A submodule is a repository embedded inside another repository.
The submodule has its own history; the repository it is embedded
in is called a superproject.
On the filesystem, a submodule usually (but not always - see FORMS below)
consists of (i) a Git directory located under the $GIT_DIR/modules/
directory of its superproject, (ii) a working directory inside the
superproject’s working directory, and a .git file at the root of
the submodule’s working directory pointing to (i).
Assuming the submodule has a Git directory at $GIT_DIR/modules/foo/
and a working directory at path/to/bar/, the superproject tracks the
submodule via a gitlink entry in the tree at path/to/bar and an entry
in its .gitmodules file (see gitmodules(5)) of the form
submodule.foo.path = path/to/bar.
The gitlink entry contains the object name of the commit that the
superproject expects the submodule’s working directory to be at.
The section submodule.foo.* in the .gitmodules file gives additional
hints to Git’s porcelain layer. For example, the submodule.foo.url
setting specifies where to obtain the submodule.
Submodules can be used for at least two different use cases:
-
Using another project while maintaining independent history.
Submodules allow you to contain the working tree of another project
within your own working tree while keeping the history of both
projects separate. Also, since submodules are fixed to an arbitrary
version, the other project can be independently developed without
affecting the superproject, allowing the superproject project to
fix itself to new versions only when desired.
-
Splitting a (logically single) project into multiple
repositories and tying them back together. This can be used to
overcome current limitations of Git’s implementation to have
finer grained access:
-
Size of the Git repository:
In its current form Git scales up poorly for large repositories containing
content that is not compressed by delta computation between trees.

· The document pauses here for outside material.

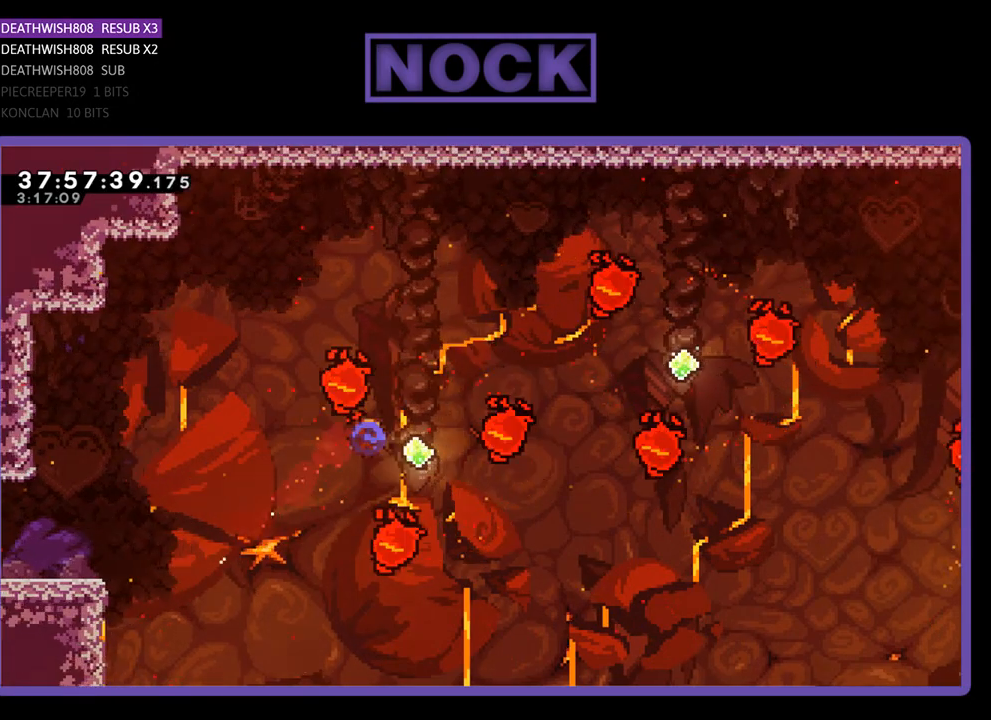
{"buttons": ["R2", "DPAD_UP", "DPAD_RIGHT"], "events": [[67, "CIRCLE", "up"], [200, "CIRCLE", "down"], [433, "CIRCLE", "up"]]}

For example, you can use submodules to hold large binary assets
and these repositories can be shallowly cloned such that you do not
have a large history locally.
-
Transfer size:
In its current form Git requires the whole working tree present. It
does not allow partial trees to be transferred in fetch or clone.
If the project you work on consists of multiple repositories tied
together as submodules in a superproject, you can avoid fetching the
working trees of the repositories you are not interested in.
-
Access control:
By restricting user access to submodules, this can be used to implement
read/write policies for different users.